World's biggest heart: 180kg of blue whale
Many people have believed that the heart of a blue whale, the largest animal known to have lived on Earth, would be the size of a car.
Some researchers believed its aorta was so large that humans could swim through it.
Because blue whales are rare, scientists could not study the heart in detail.
In May last year, a dead blue whale, nicknamed ‘Lollipop’, washed ashore in Newfoundland, Canada, giving scientists a chance to study the heart in detail for the first time.
The Royal Ontario Museum (ROM), the largest museum of natural history and world cultures in Canada, took charge of the study.

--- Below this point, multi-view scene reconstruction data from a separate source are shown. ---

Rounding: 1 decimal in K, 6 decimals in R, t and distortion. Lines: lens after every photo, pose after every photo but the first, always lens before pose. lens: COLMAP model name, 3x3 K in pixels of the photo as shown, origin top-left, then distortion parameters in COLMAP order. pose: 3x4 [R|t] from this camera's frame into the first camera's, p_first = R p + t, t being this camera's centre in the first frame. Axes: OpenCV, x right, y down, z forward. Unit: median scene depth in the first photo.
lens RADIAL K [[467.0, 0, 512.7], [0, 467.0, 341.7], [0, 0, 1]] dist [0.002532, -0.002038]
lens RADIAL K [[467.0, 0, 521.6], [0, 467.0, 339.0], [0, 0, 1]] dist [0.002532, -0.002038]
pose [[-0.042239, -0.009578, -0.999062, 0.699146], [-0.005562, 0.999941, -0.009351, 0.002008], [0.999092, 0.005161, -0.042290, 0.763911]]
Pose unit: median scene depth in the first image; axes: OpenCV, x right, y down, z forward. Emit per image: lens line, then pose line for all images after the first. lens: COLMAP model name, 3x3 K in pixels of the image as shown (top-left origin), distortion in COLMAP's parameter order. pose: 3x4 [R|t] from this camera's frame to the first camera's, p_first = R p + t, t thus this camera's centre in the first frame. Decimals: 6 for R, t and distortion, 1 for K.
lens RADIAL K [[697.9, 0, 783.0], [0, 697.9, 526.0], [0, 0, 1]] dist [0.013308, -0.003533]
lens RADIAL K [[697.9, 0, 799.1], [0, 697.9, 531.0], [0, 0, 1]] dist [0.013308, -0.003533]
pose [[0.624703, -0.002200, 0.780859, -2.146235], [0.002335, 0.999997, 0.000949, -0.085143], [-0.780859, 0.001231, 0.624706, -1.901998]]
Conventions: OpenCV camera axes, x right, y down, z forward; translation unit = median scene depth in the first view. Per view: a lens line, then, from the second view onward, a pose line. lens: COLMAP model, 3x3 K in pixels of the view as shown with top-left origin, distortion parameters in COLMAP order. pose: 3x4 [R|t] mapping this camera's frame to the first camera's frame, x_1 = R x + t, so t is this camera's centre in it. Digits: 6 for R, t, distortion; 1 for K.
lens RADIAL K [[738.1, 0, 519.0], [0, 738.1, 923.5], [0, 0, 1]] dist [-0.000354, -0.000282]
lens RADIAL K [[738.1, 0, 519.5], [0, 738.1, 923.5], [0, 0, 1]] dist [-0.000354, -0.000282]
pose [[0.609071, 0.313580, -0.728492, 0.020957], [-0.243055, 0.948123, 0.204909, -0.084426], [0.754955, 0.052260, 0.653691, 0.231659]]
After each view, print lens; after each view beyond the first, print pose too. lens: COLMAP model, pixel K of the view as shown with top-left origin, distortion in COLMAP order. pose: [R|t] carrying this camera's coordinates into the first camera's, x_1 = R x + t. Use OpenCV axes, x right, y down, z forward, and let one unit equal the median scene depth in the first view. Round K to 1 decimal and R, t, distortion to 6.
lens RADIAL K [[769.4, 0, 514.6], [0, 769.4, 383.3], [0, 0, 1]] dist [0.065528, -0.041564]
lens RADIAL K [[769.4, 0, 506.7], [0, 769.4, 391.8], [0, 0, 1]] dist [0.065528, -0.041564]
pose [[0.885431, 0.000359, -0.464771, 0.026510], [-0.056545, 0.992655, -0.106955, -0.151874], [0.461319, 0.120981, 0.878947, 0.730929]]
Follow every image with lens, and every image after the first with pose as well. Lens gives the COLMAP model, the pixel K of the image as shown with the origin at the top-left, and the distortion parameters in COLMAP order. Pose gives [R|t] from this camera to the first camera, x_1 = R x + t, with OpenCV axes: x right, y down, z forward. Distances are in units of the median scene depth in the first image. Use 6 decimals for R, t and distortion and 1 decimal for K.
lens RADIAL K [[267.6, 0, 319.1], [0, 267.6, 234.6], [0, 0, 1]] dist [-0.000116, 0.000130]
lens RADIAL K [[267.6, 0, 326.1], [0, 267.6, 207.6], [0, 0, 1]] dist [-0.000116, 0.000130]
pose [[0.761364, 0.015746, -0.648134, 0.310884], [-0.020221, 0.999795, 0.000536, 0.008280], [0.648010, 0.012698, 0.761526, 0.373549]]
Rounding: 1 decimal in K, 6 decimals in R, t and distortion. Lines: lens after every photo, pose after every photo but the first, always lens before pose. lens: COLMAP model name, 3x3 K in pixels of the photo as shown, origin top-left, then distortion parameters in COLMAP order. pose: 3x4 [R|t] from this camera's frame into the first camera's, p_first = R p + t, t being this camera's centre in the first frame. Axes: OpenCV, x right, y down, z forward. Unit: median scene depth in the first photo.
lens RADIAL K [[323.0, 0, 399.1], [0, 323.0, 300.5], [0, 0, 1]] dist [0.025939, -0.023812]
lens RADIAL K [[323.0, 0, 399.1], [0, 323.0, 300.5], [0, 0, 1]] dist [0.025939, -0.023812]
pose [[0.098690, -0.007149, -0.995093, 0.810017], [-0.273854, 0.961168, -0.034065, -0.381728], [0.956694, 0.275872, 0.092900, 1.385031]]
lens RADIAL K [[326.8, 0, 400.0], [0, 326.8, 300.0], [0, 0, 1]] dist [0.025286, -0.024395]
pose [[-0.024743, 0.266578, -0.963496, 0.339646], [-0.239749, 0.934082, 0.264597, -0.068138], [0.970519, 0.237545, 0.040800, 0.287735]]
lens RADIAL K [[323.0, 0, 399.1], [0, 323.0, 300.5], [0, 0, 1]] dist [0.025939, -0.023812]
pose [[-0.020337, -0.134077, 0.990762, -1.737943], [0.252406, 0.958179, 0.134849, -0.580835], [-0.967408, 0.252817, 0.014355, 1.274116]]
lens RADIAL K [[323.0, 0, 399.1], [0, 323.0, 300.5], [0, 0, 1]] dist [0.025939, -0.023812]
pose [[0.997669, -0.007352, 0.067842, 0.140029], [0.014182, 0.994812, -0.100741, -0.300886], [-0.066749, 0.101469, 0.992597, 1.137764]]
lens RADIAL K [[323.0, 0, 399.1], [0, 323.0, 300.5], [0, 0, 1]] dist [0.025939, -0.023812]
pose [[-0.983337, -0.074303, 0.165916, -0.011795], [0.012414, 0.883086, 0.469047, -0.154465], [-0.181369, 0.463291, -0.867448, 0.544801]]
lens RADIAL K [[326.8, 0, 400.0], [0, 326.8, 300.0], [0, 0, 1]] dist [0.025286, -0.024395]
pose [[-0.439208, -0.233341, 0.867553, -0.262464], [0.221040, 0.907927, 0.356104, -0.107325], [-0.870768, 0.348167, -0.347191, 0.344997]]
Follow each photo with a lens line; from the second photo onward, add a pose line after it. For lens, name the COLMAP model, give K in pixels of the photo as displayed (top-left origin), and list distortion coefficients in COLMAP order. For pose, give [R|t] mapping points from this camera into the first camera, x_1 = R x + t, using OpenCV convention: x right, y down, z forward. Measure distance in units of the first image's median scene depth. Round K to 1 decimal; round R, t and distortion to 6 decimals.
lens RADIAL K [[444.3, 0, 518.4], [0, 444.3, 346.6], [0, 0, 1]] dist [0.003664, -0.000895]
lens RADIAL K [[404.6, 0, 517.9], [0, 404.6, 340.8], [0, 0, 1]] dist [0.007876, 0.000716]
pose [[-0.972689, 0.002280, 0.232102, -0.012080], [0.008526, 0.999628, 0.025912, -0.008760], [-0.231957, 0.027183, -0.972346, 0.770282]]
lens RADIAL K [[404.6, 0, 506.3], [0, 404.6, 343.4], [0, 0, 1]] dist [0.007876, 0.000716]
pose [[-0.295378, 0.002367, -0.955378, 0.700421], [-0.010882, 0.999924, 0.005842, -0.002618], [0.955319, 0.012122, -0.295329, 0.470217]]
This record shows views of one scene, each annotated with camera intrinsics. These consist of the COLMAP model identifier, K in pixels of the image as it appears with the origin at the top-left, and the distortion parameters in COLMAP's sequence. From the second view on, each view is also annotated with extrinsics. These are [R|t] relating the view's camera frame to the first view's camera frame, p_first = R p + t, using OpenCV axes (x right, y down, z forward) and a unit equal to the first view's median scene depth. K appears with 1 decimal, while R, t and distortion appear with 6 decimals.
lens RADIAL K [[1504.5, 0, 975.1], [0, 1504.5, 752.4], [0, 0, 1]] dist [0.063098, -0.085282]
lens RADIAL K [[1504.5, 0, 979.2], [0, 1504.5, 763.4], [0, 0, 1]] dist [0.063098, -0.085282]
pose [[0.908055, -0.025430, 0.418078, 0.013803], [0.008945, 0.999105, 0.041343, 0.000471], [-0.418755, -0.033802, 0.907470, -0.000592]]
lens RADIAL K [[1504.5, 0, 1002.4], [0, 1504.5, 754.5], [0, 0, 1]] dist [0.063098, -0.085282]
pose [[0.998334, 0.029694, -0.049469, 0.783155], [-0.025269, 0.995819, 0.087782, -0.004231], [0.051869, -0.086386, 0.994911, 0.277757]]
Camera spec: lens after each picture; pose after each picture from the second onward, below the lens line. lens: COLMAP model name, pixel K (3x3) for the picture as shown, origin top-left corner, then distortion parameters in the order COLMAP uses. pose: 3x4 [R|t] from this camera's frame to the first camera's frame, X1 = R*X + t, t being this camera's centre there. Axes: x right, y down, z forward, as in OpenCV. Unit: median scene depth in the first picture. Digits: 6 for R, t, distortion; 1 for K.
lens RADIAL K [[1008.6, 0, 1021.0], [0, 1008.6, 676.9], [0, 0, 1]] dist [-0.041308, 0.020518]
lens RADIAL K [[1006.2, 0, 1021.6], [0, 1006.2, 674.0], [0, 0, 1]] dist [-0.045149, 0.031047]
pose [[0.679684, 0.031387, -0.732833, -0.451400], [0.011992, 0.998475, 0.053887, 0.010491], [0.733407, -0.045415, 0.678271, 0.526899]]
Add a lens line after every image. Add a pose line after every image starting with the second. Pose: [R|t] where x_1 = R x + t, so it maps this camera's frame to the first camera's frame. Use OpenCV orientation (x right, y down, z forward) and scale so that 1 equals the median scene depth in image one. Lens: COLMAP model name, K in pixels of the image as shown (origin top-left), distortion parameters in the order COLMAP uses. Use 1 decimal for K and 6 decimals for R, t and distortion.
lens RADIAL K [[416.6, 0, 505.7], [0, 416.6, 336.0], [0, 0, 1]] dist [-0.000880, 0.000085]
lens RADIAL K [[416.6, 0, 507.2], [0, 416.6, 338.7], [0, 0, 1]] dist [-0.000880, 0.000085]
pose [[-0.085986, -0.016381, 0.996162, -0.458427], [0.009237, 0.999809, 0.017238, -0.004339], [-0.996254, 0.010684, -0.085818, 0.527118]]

A dead blue whale washed ashore in Canada enabled scientists to study the heart of a blue whale in detail for the first time. / Screen captures from Twitter
According to the museum, the 23.3 meter creature would have been crushed by unusually thick ice sheets or drowned while trapped under the ice.
The heart weighed about 180kg, as much as a large tractor tire, and took four people to lift it.
Researchers at the museum believe it pumped 58 gallons of blood through the whale’s body. Jacqueline Miller, a mammalogy technician from the ROM, said she was up to her waist in gore after removing the left lung and heart.
She had expected the heart to be the size of a car, but the organ was about the size of a small golf cart.
The aorta was enough to fit a human head, not a body.
Mark Engstrom, another researcher, found the study gruesome. “there's nothing that smells much worse than a dead whale,” he said.”
The heart was kept frozen for a year after the study. In June, it was placed in formaldehyde. The Royal Ontario Museum displays the plasticised heart.
“Big Blue Live,” a series airing on BBC One in the U.K. and on PBS in the U.S., showed the study process.